*Excerpt to read*:
We’re talking to Brandon Weichert, all issues foreign policy. I want to come back on the China thing, particularly what our leverage can be with China given the debt situation, and in fact what you said also being true that they are starting to sell off some of our debt. And I want to come back to some other places too that we haven’t talked about. You think about all that has been left on this administration’s lap from the previous administration, it’s a lot. We’ll be right back with Brandon J. Weichert. I’m Seth Leibsohn. You have a question, he’s happy to take those too.

Welcome back to the Seth and Chris Show. I am Seth Leibsohn. We are delighted to be joined by foreign policy guru Brandon J. Weichert, contributing editor, America Greatness, editor and publisher The Weichert Report, and a man of parts.

While we’re doing foreign policy, I kind of stepped into some trouble, I think, in the last hour, Brandon, by proclaiming and declaiming on pop music and rock music. I think I might have said something not as good about the Beatles than someone wanted me to. You being a man of parts, you’re willing to entertain calls on music as well as foreign policy, are you not?

Brandon Weichert:  Certainly, certainly.

Seth Leibsohn:    Okay, in that case, we must go to Bob in Phoenix who wanted to weigh in on the Beatles. Bob, you’re on the show with Seth and Brandon.

Brandon Weichert:   Hi Bob.

Bob:   Hi. How you guys doing? Seth, I’m going to do a prelude to this long list I have for you.

Seth Leibsohn:   Oh good gosh.

Bob:  Please run for Kyrsten Sinema’s House seat.

Seth Leibsohn:   Okay, thank you. I can’t talk about that on radio, but go on. Make your musical point, brother.

Bob:    Okay. I’m not the Lone Ranger in thinking that.

Seth Leibsohn:    Okay.

Bob:   Okay. The Beatles song “Yesterday” was probably, and I don’t have exact figures, I tried to locate them somehow, of the actual money involved in that. They were on the charts forever. But just by recordings alone, every venue you can imagine, R&B, rock and roll, opera, jazz, blues, soul, classical, movie scores, symphonies, elevator music, commercials on radio and TV, all countries and languages, church services, funerals …

Seth Leibsohn:  Okay. All right.

Bob:   … Broadway, high school and college concerts, football, sports, et cetera, have utilized that song. Believe me, there’s nothing close to it. By the way, what was your preference?

Seth Leibsohn:   “Southern Cross” by Crosby, Stills and Nash. Brandon, where are you on this?

Brandon Weichert:         I gotta say, I’m a fan of The Who, if we’re talking classic rock.

Seth Leibsohn:                  Okay.

(Keypoint data for each instance)
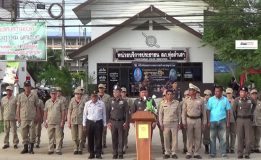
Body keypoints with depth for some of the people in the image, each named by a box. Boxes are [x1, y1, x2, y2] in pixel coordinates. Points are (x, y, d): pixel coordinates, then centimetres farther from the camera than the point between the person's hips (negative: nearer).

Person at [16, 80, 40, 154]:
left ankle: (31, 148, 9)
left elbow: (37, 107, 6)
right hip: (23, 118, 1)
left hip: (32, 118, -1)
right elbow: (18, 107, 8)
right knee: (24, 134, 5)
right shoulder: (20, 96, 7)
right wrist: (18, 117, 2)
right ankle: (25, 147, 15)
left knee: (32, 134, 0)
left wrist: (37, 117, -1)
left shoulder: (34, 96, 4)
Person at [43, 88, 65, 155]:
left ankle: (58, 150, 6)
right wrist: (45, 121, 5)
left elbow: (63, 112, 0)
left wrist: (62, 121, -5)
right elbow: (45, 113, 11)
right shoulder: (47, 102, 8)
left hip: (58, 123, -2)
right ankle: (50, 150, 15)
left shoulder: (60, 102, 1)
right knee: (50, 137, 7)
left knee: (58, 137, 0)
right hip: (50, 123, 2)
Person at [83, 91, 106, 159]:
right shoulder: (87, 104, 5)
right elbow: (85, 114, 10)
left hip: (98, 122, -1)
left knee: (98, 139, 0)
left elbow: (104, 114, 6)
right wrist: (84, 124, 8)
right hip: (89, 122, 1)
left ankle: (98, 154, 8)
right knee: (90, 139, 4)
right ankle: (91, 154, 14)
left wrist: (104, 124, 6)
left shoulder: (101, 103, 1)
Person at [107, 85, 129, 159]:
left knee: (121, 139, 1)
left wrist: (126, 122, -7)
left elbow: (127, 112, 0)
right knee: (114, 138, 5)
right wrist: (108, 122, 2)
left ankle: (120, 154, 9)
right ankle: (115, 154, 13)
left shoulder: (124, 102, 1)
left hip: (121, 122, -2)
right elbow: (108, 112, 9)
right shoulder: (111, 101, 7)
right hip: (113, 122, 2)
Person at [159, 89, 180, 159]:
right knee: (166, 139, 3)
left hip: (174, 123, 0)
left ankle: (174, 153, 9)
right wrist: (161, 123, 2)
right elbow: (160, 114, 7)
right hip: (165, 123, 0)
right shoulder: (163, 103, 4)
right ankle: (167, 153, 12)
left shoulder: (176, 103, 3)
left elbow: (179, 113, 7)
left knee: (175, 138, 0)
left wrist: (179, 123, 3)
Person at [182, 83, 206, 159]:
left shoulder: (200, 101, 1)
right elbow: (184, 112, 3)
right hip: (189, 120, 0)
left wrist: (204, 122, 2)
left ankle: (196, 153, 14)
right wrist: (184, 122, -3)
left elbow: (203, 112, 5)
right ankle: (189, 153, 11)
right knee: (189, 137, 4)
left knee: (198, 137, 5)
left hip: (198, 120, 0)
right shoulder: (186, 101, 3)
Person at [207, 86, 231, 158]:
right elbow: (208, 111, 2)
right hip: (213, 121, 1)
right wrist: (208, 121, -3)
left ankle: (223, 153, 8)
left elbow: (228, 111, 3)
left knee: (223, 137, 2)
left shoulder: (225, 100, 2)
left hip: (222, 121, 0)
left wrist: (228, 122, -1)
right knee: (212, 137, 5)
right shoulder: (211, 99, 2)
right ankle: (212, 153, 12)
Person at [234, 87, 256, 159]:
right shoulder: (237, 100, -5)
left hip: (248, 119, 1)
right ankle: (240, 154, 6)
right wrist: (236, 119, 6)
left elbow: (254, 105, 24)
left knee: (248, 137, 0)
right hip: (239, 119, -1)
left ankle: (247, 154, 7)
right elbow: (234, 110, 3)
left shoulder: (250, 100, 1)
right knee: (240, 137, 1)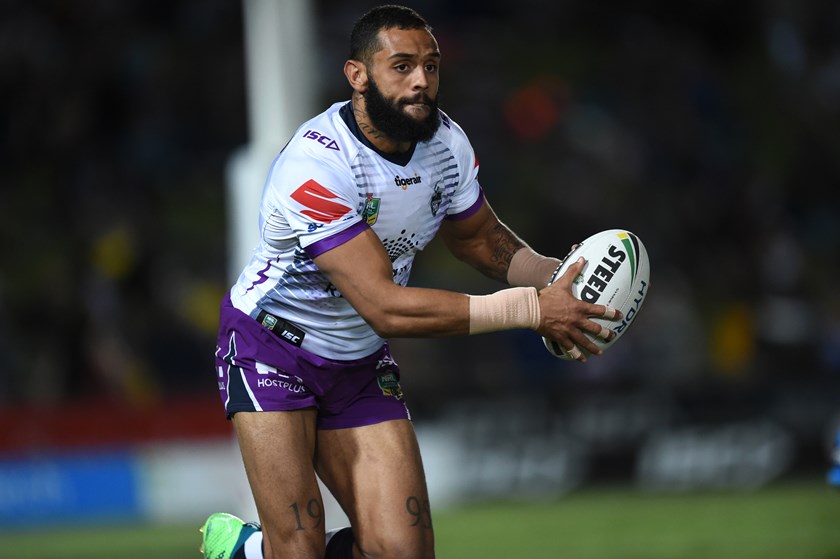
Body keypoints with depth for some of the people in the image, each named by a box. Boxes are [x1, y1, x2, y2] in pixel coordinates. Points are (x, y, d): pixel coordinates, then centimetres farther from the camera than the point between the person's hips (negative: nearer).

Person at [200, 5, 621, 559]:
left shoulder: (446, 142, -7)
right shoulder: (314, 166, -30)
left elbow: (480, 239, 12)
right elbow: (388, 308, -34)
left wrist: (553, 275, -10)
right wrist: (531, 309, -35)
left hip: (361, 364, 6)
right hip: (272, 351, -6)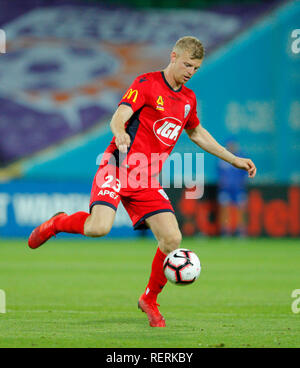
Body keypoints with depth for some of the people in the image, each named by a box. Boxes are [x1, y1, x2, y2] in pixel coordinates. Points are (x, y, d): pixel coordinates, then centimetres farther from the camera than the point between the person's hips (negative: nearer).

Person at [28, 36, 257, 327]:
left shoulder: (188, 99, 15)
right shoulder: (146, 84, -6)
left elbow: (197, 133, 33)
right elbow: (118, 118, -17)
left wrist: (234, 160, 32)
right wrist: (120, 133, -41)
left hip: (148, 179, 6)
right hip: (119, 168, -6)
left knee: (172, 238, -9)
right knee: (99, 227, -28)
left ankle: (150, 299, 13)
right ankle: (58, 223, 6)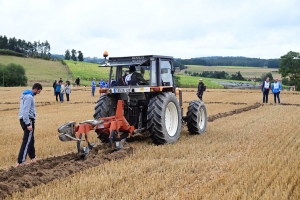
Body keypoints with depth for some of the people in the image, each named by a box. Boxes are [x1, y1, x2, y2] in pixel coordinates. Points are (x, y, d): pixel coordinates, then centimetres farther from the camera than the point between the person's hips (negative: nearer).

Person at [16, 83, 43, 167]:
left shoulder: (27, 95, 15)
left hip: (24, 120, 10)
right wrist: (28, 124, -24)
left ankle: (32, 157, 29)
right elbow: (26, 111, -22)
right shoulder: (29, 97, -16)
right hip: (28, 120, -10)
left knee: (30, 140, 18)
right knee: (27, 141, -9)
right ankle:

*Activity list*:
A) Update the radio transcript from "While we’re doing" to "have for you.", changing "Phoenix" to "Tucson".
B) Answer these questions using the radio transcript:
(i) Which city is Bob calling from?
(ii) Which Beatles song does Bob talk about?
(iii) Which band does Brandon Weichert say he is a fan of?
This listing has no connection to the radio transcript.

*Set of answers*:
A)
While we’re doing foreign policy, I kind of stepped into some trouble, I think, in the last hour, Brandon, by proclaiming and declaiming on pop music and rock music. I think I might have said something not as good about the Beatles than someone wanted me to. You being a man of parts, you’re willing to entertain calls on music as well as foreign policy, are you not?

Brandon Weichert:  Certainly, certainly.

Seth Leibsohn:    Okay, in that case, we must go to Bob in Tucson who wanted to weigh in on the Beatles. Bob, you’re on the show with Seth and Brandon.

Brandon Weichert:   Hi Bob.

Bob:   Hi. How you guys doing? Seth, I’m going to do a prelude to this long list I have for you.

B)
(i) Phoenix
(ii) "Yesterday"
(iii) The Who